Intervista a Francesco Scagliarini, in arte Yume, che presenta il singolo “Paura di amare”.
Francesco Scagliarini, in arte Yume, nasce il 10 agosto 2008 a Sora (FR). Fin da piccolo sviluppa una forte passione per la musica, iniziata quasi per gioco cantando in macchina insieme alla madre. Da quell’esperienza nasce il desiderio di approfondire il canto, iniziando a prendere le prime lezioni e comprendendo quanto la musica rappresenti una parte fondamentale della sua identità. Intorno ai 14 anni inizia a scrivere le sue prime canzoni, sentendo l’esigenza di esprimere le emozioni più profonde non solo attraverso la voce, ma anche tramite le parole.
Oggi Yume è un giovane cantautore che unisce testi dalle sfumature indie a melodie pop, con l’obiettivo di parlare a un pubblico ampio e trasversale. Nel corso del suo percorso ha partecipato a diversi contest e premi, nazionali e internazionali, tra cui il Premio Mia Martini, classificandosi tra i primi posti, il Festival di Castrocaro e Dreaming San Marino Song Contest (semifinalista). Ha inoltre aperto concerti di numerosi artisti italiani, tra cui MV Killa, LDA, i Collage e Paolo Vallesi.
Paura di amare, ma in generale le tue canzoni, nascono prima dalla musica o dalle parole?
In tutto ciò che scrivo, inclusa “Paura di amare”, parole e melodia nascono simultaneamente. Io credo che insieme costituiscano un connubio inevitabile e insostituibile, per cui non riesco a pensare le due cose separate ma soltanto come un unico binomio che nasce quando le parole giuste si intersecano con le note giuste.
Musicalmente il brano unisce sonorità indie e pop. Come hai lavorato alla costruzione del suono insieme al produttore Armando Alfano?

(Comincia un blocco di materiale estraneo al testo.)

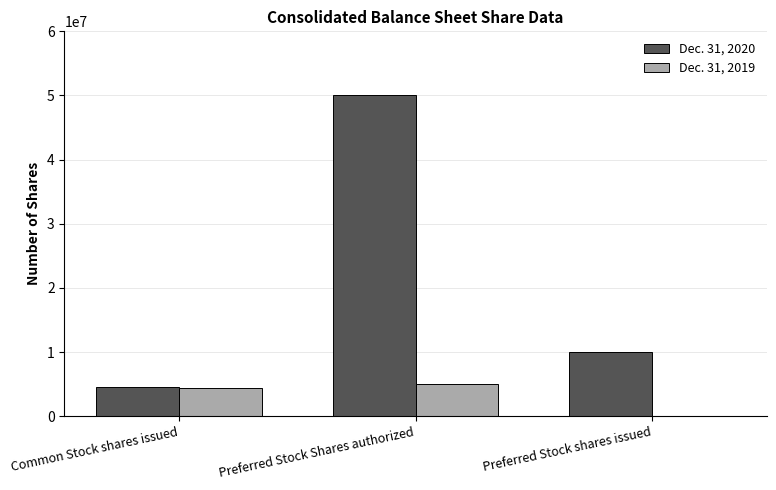

What is the greatest value displayed?

50000000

Io e Armando siamo sempre molto in sintonia, riusciamo molte volte a capirci senza neanche parlare. Lui sa esattamente cosa io voglia esprimere con le mie canzoni e riesce, nelle produzioni, a fortificare ancora di più il senso di quello che scrivo. Mi fido talmente tanto di lui e del suo lavoro che non è necessario che io sia presente durante il processo di costruzione dell’arrangiamento che riesce sempre a cucire un vestito che calza a pennello a tutto quello che scrivo.
Sei molto giovane ma scrivi già brani molto intensi: da dove nasce questa forte esigenza di raccontarti attraverso la musica?
Nasce banalmente dal fatto che mi viene molte volte difficile esprimere a parole quello che sento, mentre attraverso la musica diventa quasi un’esigenza. Potrebbe sembrare assurdo, ma quando scrivo è l’unico momento in cui mi sento protetto dal giudizio e riesco sempre ad essere me stesso e soprattutto vero al 100%.
Hai iniziato a cantare quasi per gioco in macchina con tua madre. Ti ricordi il momento in cui hai capito che la musica sarebbe diventata qualcosa di più serio?
In realtà, credo di averlo sempre sentito, dovevo solo realizzarlo. E’ stato un processo molto naturale, non mi sono neanche accorto come ma ho capito da un momento all’altro quanto la musica fosse diventata fondamentale nella mia vita.